TASK DIRECTIONS: In the records below, find the line that contains "weathered grey stone, located at [384,96,445,124]" and the line that contains "weathered grey stone, located at [75,74,94,89]", then retype exactly those two lines and every line between them.
WORKING DATA section start
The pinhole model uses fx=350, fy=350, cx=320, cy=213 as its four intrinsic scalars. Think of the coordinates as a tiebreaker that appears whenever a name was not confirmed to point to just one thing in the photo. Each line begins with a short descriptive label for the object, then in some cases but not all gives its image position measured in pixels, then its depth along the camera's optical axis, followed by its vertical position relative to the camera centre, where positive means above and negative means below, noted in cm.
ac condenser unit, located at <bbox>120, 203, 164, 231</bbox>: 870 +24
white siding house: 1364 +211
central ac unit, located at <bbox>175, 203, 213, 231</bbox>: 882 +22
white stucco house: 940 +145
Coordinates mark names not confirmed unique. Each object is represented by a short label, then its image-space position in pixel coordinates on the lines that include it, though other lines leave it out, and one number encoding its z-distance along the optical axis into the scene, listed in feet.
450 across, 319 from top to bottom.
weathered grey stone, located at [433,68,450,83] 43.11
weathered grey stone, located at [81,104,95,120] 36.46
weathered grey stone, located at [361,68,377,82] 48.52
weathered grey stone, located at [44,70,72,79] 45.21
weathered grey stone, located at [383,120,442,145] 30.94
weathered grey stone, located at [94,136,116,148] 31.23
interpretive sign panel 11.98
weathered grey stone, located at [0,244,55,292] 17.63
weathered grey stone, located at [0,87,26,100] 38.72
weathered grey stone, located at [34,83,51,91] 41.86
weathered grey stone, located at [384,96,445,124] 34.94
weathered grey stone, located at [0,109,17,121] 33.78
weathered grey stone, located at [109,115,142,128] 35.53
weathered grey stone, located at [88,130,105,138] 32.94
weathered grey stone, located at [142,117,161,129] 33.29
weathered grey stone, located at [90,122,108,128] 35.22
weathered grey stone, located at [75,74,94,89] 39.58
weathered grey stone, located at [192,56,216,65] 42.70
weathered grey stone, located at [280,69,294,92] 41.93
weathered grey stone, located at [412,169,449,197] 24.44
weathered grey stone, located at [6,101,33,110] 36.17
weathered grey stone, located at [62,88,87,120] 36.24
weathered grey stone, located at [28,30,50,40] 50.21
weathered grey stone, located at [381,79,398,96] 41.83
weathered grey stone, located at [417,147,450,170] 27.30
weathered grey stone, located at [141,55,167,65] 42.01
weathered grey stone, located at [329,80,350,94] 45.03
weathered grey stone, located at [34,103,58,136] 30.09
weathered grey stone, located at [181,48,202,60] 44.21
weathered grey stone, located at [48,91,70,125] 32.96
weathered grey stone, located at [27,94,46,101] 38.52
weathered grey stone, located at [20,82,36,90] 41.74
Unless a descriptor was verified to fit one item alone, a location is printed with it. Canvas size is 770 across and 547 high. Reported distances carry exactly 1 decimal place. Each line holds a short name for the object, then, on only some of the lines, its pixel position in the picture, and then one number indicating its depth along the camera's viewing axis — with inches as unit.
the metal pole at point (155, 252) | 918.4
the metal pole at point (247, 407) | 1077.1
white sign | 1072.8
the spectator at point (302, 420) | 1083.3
WORKING DATA section end
ANSWER:
weathered grey stone, located at [384,96,445,124] 34.94
weathered grey stone, located at [0,109,17,121] 33.78
weathered grey stone, located at [109,115,142,128] 35.53
weathered grey stone, located at [88,130,105,138] 32.94
weathered grey stone, located at [142,117,161,129] 33.29
weathered grey stone, located at [90,122,108,128] 35.22
weathered grey stone, located at [75,74,94,89] 39.58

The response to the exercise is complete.